Virginia sorriu para ele e ele sorriu para ela. Ainda eram amigos.
Quando Johnny acordou na manhã seguinte já era tarde, percebeu isso pelo sol que penetrava através das venezianas abaixadas. Nunca entrava assim, a não ser que já fosse de tarde. Ele gritou:
— Alô, Ginny, ainda tenho direito ao breakfast?
E ele ouviu a voz da mulher responder de longe:
— Espere um segundo.
E, de fato, ele esperou apenas um segundo. Virginia devia ter tudo pronto, quente no forno, a bandeja já esperando, porque, quando Johnny acendeu o seu primeiro cigarro, a porta do quarto se abriu e suas duas filhinhas entraram empurrando o carrinho do breakfast.
Elas estavam tão bonitas que o comoveram. Suas faces se mostravam brilhantes e claras, os olhos arregalados de curiosidade, demonstrando o desejo intenso de correr para ele. Usavam o cabelo preso à moda antiga em longas tranças e traziam vestidos antiquados e sapatos de verniz branco. Ficaram paradas junto ao carrinho observando o pai que apagava o cigarro e esperaram que ele as chamasse e as recebesse de braços abertos. Então correram para ele. Johnny comprimiu o seu rosto entre as duas faces saudáveis e cheirosas das duas meninas e roçou a sua barba de forma que elas gritaram. Virginia apareceu na porta do quarto e empurrou o carrinho para junto do ex-marido para que ele pudesse comer na cama.
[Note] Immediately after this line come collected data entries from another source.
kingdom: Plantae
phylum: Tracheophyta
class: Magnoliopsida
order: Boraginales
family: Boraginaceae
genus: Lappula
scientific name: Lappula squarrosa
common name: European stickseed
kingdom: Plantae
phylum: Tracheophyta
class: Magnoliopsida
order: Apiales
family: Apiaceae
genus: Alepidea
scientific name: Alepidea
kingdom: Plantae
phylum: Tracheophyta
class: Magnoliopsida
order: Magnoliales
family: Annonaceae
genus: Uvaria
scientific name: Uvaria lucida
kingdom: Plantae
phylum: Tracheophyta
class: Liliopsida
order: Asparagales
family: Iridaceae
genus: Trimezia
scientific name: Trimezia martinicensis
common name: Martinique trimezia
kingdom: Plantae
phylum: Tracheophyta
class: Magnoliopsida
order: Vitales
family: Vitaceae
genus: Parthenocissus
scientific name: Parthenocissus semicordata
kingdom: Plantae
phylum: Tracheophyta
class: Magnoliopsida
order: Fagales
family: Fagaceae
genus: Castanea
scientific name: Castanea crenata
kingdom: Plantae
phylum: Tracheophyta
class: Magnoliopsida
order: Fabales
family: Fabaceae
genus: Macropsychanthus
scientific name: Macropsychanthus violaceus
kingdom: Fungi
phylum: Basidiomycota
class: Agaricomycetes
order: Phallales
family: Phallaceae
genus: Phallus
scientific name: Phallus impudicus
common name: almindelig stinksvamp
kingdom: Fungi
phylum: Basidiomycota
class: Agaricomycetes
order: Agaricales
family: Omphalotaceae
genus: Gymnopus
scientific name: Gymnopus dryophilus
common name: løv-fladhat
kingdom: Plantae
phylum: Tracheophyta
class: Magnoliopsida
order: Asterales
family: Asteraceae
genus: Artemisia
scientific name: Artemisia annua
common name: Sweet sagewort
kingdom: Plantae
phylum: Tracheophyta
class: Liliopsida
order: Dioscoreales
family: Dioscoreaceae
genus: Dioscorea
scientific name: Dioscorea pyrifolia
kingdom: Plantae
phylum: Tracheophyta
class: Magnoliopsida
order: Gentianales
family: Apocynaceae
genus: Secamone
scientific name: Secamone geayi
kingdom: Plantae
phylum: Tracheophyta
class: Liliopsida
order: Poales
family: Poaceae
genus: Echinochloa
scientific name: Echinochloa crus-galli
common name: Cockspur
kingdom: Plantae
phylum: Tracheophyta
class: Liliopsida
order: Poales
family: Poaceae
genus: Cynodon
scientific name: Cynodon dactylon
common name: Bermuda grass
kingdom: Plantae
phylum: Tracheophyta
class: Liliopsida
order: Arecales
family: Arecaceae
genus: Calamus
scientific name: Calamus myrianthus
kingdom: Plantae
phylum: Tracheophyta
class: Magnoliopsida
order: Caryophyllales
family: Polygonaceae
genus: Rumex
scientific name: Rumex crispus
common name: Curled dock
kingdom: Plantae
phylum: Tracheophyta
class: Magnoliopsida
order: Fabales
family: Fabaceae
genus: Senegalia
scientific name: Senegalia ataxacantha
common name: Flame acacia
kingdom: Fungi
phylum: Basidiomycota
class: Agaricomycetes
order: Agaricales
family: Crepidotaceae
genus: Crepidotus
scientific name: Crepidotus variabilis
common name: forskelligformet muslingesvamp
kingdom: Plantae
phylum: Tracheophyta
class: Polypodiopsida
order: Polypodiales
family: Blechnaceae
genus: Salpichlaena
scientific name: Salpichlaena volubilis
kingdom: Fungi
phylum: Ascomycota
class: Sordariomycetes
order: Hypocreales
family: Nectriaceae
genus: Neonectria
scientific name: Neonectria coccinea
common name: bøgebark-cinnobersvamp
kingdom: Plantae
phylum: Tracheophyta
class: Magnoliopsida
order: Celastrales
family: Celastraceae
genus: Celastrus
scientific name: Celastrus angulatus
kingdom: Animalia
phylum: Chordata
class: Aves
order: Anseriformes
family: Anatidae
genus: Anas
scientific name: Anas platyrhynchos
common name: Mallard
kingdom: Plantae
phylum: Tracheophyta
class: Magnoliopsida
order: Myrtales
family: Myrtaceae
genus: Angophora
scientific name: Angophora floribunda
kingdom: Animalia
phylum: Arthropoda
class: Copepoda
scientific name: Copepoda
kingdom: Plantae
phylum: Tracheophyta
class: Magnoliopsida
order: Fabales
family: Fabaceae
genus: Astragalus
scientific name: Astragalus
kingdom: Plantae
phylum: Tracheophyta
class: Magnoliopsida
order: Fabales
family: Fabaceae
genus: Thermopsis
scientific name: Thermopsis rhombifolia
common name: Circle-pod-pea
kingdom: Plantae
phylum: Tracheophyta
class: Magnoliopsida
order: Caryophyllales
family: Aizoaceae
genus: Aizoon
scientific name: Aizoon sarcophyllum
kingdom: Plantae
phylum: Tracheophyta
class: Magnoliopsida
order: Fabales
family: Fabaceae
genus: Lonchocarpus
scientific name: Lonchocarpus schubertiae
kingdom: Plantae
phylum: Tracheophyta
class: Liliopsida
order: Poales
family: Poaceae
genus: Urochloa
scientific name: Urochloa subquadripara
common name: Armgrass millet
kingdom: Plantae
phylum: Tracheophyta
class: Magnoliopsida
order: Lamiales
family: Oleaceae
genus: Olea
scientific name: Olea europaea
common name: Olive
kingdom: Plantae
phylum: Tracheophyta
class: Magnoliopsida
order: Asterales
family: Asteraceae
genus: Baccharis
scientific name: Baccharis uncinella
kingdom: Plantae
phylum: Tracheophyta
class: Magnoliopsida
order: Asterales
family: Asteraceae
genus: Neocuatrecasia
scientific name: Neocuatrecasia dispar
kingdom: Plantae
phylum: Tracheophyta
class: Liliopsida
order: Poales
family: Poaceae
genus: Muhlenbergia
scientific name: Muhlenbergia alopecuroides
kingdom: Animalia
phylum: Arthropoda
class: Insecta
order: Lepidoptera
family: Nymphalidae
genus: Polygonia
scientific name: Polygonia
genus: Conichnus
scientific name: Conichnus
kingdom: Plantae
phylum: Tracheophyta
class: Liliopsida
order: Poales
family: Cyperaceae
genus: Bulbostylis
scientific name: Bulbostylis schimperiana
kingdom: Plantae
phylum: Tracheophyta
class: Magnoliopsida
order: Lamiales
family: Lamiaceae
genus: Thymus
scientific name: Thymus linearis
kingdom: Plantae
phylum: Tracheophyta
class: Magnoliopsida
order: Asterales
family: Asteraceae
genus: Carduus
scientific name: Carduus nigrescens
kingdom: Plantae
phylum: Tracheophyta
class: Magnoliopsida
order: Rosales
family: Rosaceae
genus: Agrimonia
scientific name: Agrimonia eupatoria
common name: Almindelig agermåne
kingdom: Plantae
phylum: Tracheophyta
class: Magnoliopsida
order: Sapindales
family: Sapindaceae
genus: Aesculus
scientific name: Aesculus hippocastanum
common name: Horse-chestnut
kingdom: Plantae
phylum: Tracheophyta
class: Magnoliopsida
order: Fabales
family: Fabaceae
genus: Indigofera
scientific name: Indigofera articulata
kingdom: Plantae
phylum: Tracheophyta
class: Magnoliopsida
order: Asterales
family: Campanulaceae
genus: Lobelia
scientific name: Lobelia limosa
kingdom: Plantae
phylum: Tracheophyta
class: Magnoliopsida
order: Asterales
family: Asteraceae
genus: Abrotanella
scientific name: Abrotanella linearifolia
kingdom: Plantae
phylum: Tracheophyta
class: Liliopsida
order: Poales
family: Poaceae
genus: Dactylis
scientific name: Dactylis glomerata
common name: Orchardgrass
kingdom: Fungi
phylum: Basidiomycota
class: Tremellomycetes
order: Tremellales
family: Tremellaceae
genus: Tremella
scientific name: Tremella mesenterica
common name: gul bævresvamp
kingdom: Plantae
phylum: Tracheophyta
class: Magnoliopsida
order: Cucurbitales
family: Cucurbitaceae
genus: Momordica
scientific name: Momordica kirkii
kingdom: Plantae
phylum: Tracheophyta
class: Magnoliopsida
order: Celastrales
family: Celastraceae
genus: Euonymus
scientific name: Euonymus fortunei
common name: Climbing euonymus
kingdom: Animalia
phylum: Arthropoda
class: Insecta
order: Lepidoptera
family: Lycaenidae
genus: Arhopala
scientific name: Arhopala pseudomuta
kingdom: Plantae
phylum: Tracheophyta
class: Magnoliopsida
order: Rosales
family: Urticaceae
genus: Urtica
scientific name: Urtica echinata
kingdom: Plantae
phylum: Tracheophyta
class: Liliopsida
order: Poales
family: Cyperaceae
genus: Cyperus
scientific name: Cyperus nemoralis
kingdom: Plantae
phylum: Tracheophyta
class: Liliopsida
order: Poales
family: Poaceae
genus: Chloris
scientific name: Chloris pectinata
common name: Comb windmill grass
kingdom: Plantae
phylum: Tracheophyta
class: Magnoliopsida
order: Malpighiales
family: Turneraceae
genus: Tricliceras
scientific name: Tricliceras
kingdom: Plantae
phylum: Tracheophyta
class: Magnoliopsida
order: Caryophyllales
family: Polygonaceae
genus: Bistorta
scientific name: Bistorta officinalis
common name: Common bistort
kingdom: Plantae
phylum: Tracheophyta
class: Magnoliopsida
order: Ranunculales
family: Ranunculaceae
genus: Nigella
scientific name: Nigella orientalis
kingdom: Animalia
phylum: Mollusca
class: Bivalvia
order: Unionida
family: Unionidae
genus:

Sentou-se ao lado dele na beira da cama, pondo café na xícara, e passando manteiga na torrada. As duas meninas sentaram-se no sofá do quarto observando-o. Já estavam com bastante idade agora para brincar de atirar travesseiros ou de ser lançadas para o alto. Elas já estavam alisando o cabelo desalinhado. Oh, meu Deus, pensou ele, daqui a pouco estarão bem crescidas, e os rapazes de Hollywood estarão dando em cima delas.
Johnny dividia a torrada e o bacon com elas à proporção que comia, dando-lhes goles de café. Era um hábito ainda do tempo em que cantava com . a banda e raramente comia com as filhas, de modo que elas gostavam de partilhar a comida dele quando ele tomava as suas refeições em horas esquisitas como o breakfast à tarde ou a ceia pela manhã. A modificação no horário da comida era um prazer para as meninas — comer bife com batatas fritas às sete horas da manhã, bacon com ovos à tarde.